Some 10% to 20% of the nearly half a million Americans who contract Lyme disease annually go on to develop post-treatment Lyme disease. The chronic illness can be marked by fatigue, muscular pain, insomnia, depression and cognitive difficulties, such as trouble with concentration and memory.
These individuals generally have no obvious clinical or laboratory evidence of ongoing issues. Now, in a study using specialized imaging techniques, Johns Hopkins Medicine researchers report distinctive changes in the “white matter” and other brain tissue physiology of those with post-treatment Lyme disease. Their results were published in PLOS One.

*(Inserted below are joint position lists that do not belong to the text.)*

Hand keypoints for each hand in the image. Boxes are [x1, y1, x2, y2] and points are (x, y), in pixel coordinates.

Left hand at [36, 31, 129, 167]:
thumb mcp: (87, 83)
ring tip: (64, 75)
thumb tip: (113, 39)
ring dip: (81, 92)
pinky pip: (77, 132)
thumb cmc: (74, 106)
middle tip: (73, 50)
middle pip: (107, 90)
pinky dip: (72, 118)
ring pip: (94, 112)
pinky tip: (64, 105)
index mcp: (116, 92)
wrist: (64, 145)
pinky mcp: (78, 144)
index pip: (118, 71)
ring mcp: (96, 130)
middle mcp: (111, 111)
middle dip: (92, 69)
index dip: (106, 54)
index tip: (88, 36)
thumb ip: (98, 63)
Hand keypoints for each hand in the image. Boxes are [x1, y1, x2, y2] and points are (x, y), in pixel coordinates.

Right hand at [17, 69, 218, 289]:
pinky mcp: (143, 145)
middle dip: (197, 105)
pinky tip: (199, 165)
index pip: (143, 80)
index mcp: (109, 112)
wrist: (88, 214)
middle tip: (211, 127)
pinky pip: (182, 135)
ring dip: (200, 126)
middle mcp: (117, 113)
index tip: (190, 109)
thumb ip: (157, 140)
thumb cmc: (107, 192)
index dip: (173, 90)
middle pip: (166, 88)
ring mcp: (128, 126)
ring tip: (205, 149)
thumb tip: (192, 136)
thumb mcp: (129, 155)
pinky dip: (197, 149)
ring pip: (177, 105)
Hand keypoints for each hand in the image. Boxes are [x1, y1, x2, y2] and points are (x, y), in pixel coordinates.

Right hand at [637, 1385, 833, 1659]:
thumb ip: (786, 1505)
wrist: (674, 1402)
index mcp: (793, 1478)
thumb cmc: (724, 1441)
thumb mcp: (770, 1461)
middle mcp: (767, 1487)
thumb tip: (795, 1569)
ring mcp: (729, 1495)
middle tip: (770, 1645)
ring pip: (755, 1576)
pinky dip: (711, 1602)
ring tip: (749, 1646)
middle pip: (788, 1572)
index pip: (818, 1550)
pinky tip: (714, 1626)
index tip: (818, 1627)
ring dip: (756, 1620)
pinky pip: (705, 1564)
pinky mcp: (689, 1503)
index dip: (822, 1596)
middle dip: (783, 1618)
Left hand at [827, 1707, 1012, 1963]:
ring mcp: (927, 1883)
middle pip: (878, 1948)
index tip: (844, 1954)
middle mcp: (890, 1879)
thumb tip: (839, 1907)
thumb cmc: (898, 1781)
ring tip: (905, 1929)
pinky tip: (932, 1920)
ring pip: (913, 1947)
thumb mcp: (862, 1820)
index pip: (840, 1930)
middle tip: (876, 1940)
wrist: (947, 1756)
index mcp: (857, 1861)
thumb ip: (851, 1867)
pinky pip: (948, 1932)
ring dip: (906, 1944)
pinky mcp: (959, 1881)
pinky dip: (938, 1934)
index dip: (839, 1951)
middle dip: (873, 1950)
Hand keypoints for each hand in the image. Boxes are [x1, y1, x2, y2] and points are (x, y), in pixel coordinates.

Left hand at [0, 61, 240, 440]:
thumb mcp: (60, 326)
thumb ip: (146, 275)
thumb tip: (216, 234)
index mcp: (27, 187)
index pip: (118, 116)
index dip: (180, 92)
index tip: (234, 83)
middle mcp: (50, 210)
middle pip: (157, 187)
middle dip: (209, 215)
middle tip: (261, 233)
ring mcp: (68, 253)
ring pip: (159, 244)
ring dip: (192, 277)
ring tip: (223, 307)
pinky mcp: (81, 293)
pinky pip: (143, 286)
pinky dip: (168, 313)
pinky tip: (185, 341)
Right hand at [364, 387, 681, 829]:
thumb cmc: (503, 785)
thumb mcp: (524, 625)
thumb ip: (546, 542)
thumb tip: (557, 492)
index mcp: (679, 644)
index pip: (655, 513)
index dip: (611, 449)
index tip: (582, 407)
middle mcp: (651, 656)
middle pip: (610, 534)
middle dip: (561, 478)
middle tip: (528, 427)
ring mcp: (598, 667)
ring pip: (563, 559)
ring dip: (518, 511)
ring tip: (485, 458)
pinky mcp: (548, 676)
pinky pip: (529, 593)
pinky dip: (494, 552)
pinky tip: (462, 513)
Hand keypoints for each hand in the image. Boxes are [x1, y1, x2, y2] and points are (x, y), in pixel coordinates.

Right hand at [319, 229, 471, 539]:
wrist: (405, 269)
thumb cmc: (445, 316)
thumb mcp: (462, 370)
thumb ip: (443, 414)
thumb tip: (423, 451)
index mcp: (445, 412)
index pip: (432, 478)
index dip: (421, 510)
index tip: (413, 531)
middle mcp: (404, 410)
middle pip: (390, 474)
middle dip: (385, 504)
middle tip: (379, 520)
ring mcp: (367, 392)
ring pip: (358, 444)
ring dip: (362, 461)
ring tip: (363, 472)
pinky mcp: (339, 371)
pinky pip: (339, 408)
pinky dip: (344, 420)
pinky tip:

The study’s findings substantiate and help validate that memory and other cognitive difficulties experienced long term by individuals with post-treatment Lyme disease are linked to functional and structural changes in the brain.
“Objective biologic measures of post-treatment Lyme symptoms typically can’t be identified using regular MRI scans, CT scans or blood tests. We needed to expand our methods of evaluation,” says John Aucott, director of the Johns Hopkins Lyme Disease Clinical Research Center.
Spearheaded by lead author and neurologist Cherie Marvel, the team recruited 12 male and female patients with post-treatment Lyme disease and 18 participants without a history of Lyme to undergo fMRI scans — which detect changes in brain blood flow — while performing a short-term memory task.
The imaging tests revealed unusual activity in the frontal lobe, an area of the brain responsible for cognitive tasks such as memory recall and concentration, among those with post-treatment Lyme disease. “We saw certain areas in the frontal lobe underactivating and others that were overactivating, which was somewhat expected,” says Marvel. The researchers did not see this same white matter activity in those without a history of Lyme.
The researchers then used a second form of imaging called diffusion tensor imaging — which detects the direction of water movement within brain tissue — on all 12 participants with Lyme and 12 of the 18 non-Lyme participants. This imaging corroborated their fMRI findings and revealed something new: Water was diffusing along the Lyme patients’ axons within the same white matter regions identified in the fMRI.
Surprisingly, researchers also found that axonal leakage in white matter correlated with fewer cognitive deficits and better outcomes among the patients with post-treatment Lyme disease they studied.
The increased activity the researchers saw in white matter may reflect a helpful immune response in the patients with post-treatment Lyme, as it correlated with better disease outcomes. However, this finding was also correlated to the patients with post-treatment Lyme needing longer periods of time to complete the memory task — indicative that the white matter response could be an adaptive one, but that the white matter’s physiology and function have been changed, which could come at a cost.
Marvel and Aucott say this research may help illuminate underlying mechanisms and potential therapeutic targets for neurologic Lyme disease, and have relevance to other infection-associated chronic illnesses, including long COVID-19 and chronic fatigue syndrome.